JOB → Count the lines in the rows below that contain the string "ruler", treating case as significant. Reply with the count alone.

***** EXTRACTED RECORDS *****

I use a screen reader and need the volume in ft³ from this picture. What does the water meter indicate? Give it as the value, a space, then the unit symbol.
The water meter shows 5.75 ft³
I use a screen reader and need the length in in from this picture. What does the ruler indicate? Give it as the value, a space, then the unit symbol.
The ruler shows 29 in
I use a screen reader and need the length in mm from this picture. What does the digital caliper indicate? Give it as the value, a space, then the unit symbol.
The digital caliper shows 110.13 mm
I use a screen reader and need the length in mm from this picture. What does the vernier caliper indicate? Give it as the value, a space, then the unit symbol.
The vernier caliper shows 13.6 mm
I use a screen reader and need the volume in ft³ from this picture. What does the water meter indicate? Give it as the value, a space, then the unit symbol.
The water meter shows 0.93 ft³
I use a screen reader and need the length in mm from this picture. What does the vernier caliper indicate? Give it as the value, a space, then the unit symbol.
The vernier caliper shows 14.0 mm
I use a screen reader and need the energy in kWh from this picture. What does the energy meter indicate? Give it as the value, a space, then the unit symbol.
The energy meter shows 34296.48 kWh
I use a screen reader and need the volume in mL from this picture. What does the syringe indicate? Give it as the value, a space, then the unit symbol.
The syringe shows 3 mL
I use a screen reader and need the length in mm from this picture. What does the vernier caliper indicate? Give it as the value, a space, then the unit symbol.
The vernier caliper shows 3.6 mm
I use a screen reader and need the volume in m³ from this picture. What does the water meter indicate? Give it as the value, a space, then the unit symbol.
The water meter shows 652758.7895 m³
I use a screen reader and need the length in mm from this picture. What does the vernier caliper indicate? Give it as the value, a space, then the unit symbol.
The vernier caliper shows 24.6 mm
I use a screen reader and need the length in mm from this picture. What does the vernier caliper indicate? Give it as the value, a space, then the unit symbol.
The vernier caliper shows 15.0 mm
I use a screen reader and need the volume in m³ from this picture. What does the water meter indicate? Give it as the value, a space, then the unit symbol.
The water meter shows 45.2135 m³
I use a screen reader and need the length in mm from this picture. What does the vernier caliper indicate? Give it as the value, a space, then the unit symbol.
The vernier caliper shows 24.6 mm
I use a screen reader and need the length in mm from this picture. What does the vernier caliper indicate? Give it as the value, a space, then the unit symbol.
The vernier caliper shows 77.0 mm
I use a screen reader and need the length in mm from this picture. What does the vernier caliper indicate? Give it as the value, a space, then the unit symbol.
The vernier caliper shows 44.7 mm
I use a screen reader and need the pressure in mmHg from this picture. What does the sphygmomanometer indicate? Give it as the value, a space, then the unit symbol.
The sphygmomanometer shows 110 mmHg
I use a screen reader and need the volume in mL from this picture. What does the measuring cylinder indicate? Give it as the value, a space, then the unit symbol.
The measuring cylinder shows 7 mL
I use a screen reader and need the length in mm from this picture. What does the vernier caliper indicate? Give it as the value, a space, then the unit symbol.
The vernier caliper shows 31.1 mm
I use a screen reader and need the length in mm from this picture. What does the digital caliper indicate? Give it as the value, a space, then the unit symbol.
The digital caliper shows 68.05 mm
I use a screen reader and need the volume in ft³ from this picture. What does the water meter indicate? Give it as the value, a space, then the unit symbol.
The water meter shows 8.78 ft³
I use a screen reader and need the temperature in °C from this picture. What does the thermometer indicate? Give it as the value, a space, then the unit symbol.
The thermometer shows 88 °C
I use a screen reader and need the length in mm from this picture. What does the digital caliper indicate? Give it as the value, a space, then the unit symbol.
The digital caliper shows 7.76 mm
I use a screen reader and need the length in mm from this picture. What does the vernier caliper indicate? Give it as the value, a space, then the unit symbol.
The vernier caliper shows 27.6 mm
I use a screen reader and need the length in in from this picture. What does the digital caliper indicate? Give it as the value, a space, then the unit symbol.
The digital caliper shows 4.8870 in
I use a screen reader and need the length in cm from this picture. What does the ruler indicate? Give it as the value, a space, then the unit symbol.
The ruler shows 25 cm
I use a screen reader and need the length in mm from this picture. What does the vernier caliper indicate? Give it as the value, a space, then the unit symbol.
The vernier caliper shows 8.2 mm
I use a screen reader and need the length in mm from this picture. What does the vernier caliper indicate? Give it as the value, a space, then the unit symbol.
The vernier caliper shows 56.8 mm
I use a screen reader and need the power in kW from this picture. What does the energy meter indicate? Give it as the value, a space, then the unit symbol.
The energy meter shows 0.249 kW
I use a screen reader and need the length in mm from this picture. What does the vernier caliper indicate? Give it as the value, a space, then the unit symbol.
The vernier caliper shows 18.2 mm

*****

THE ANSWER → 4